A scanner takes a picture of a page and then digitizes that image. Film photographers use scanners to rescue old negatives and prints. You can use scanners to gather interesting backgrounds for your image editing projects and even scanning real objects like leaves or flowers.
“All-in-one” inkjet printers include scanners as part of the package. The more-expensive ones allow you to scan in slides and negatives. The all-purpose printers often come bundled with other capabilities as well, such as being able to copy and fax documents. Some include an LCD preview screen, a memory card reader, and the ability to communicate directly with your camera using PictBridge.
A flatbed scanner takes its name from the flat glass platen (or bed) where you place the object to be scanned.

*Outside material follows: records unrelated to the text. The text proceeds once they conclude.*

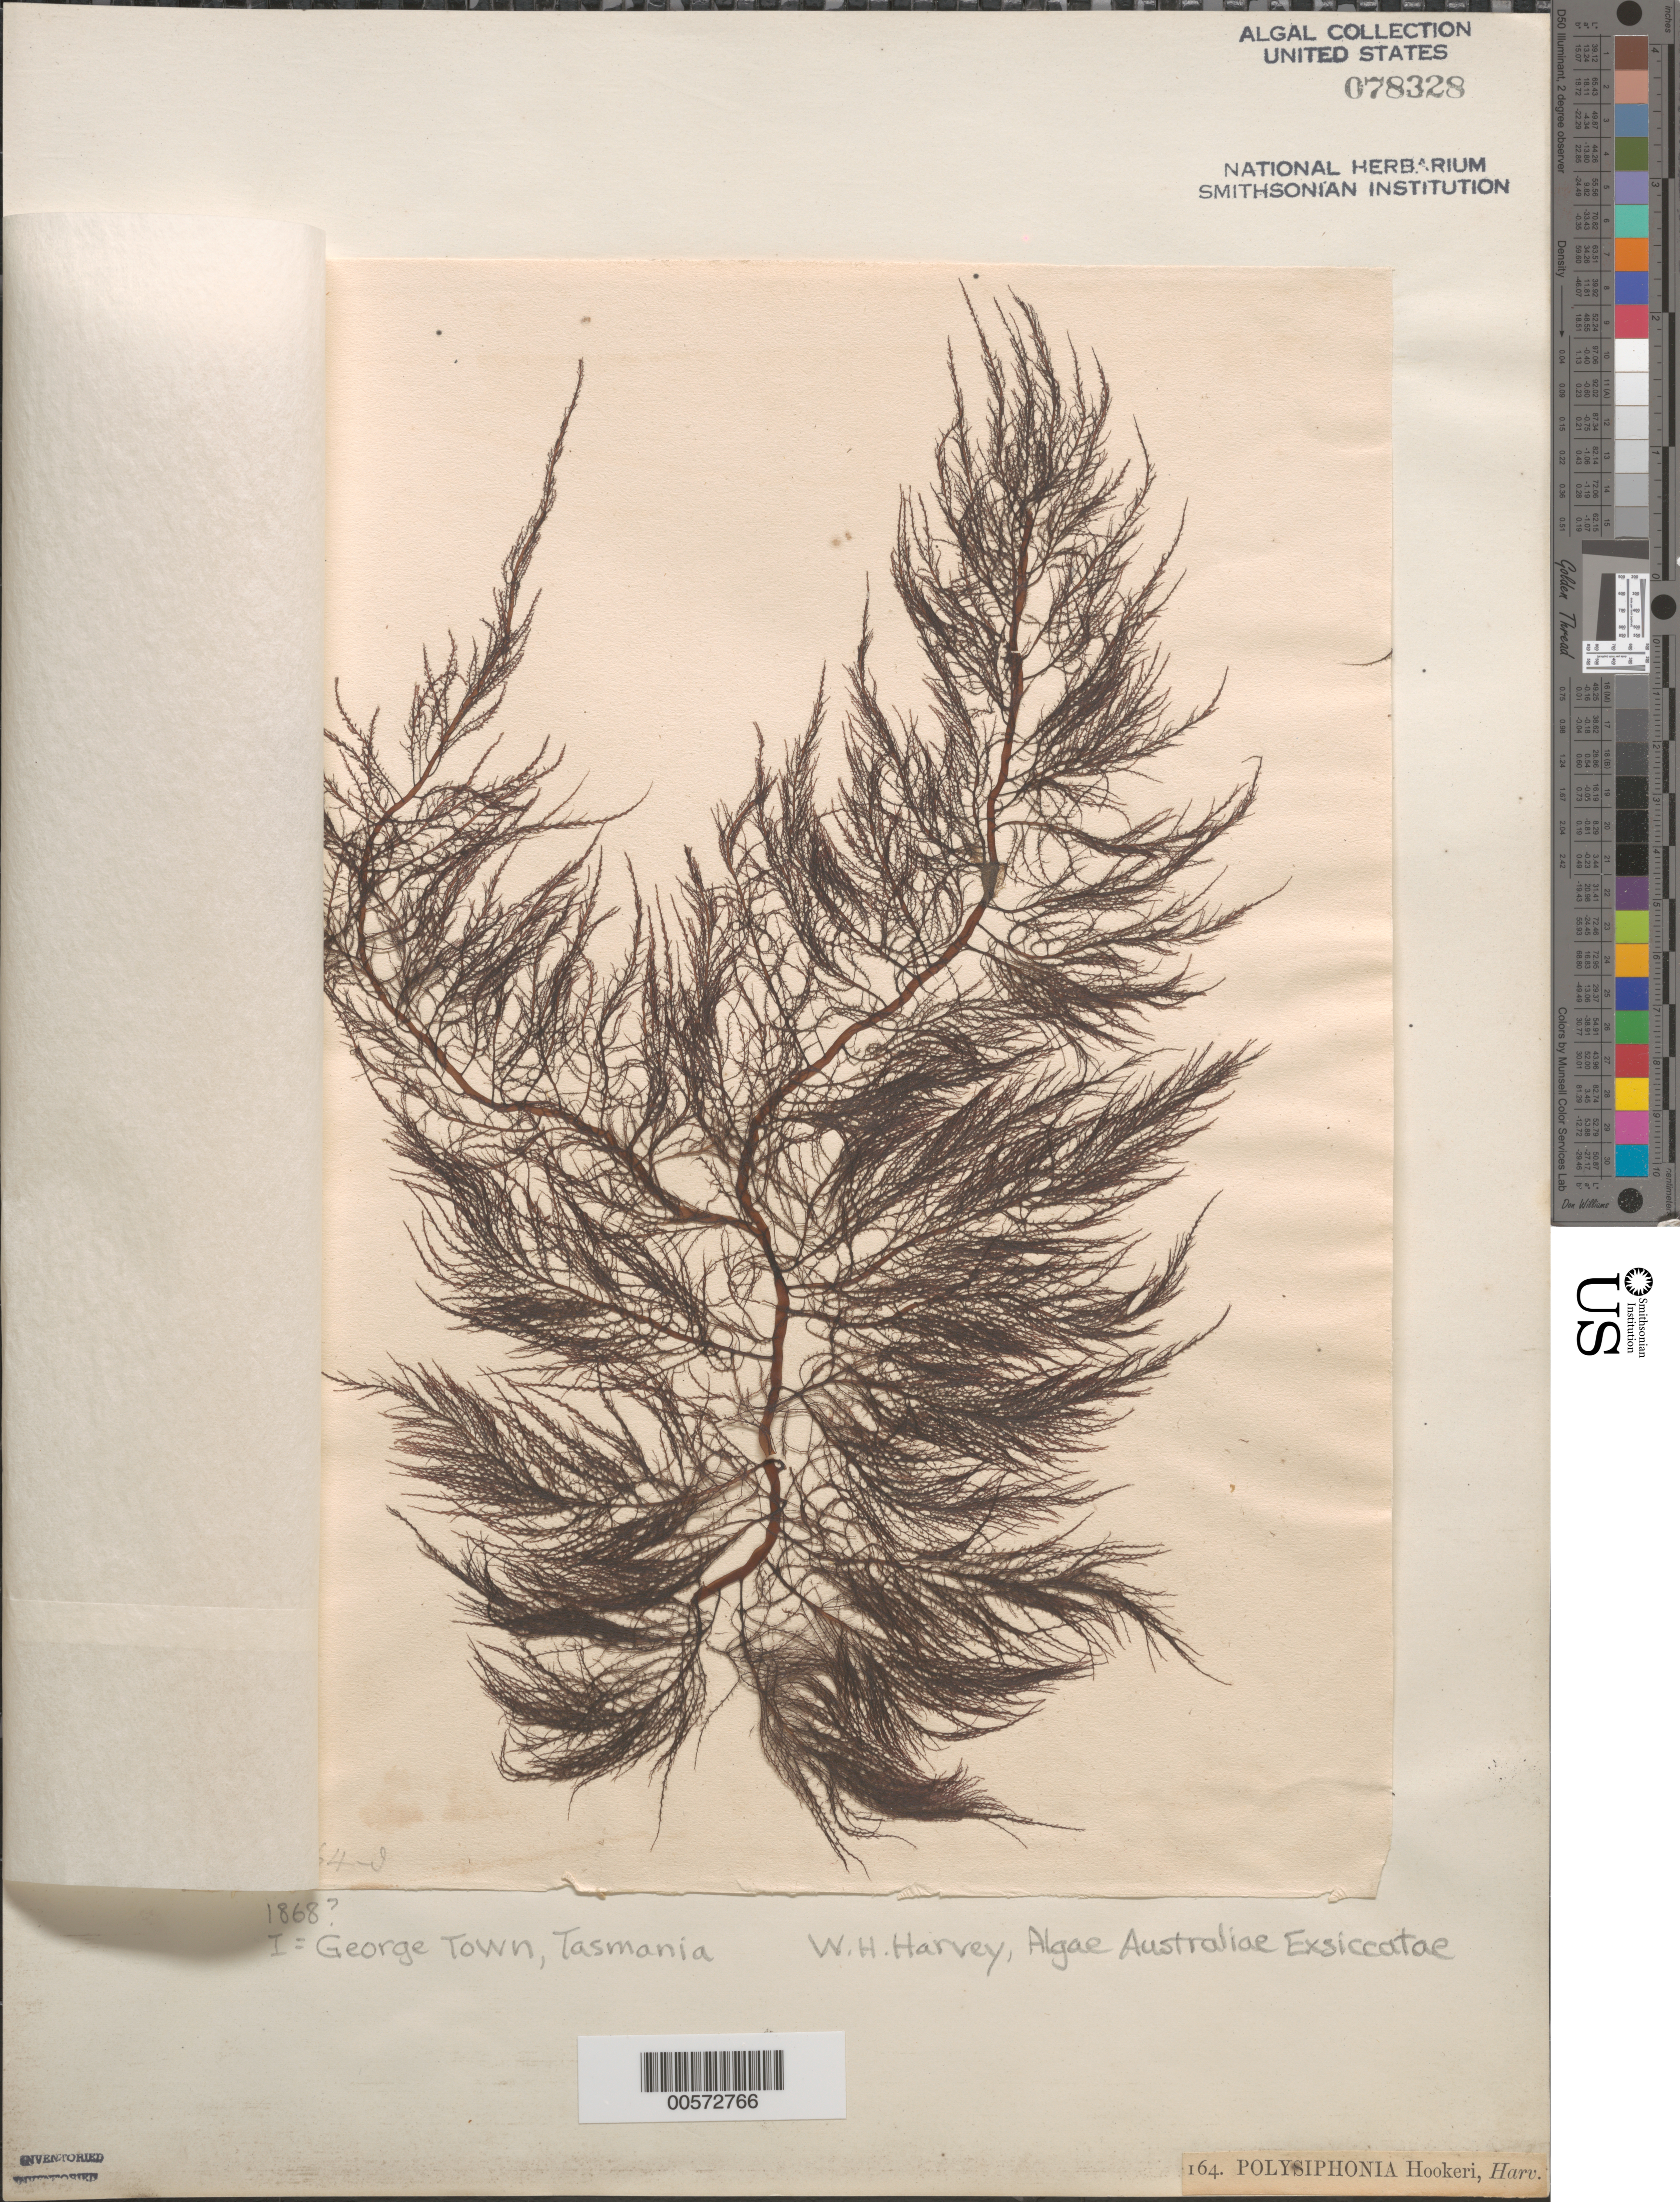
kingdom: Plantae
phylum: Rhodophyta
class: Florideophyceae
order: Gigartinales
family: Phyllophoraceae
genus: Fredericqia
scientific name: Fredericqia chiton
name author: (M. Howe) C.A. Maggs et al.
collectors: W. Harvey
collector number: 164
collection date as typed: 1868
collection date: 1868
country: Australia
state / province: Tasmania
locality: George Town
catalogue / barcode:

It is versatile and can be used to scan flat materials such as photographs and printed pages. Purchase a scanner with an optical scanning resolution of at least 600 dpi so that you can scan detailed images and line art from photographs or other printed originals.
You can have fun scanning three-dimensional objects with your scanner. Because your scanner will place a slight shadow on one side of the object, you'll want to experiment. Scan the object, and if you don't like the effect you've achieved, reposition it on the glass platen and try again.
A transparency or film scanner allows you to scan everything from a 35 mm slide to a 4″ × 5″ transparency. Film scanners generally feature an optical resolution of 1200 dpi or higher. In fact, most affordable transparency scanners scan images at 2700 dpi. That's because the higher resolution is needed to compensate for the small size of the item being scanned.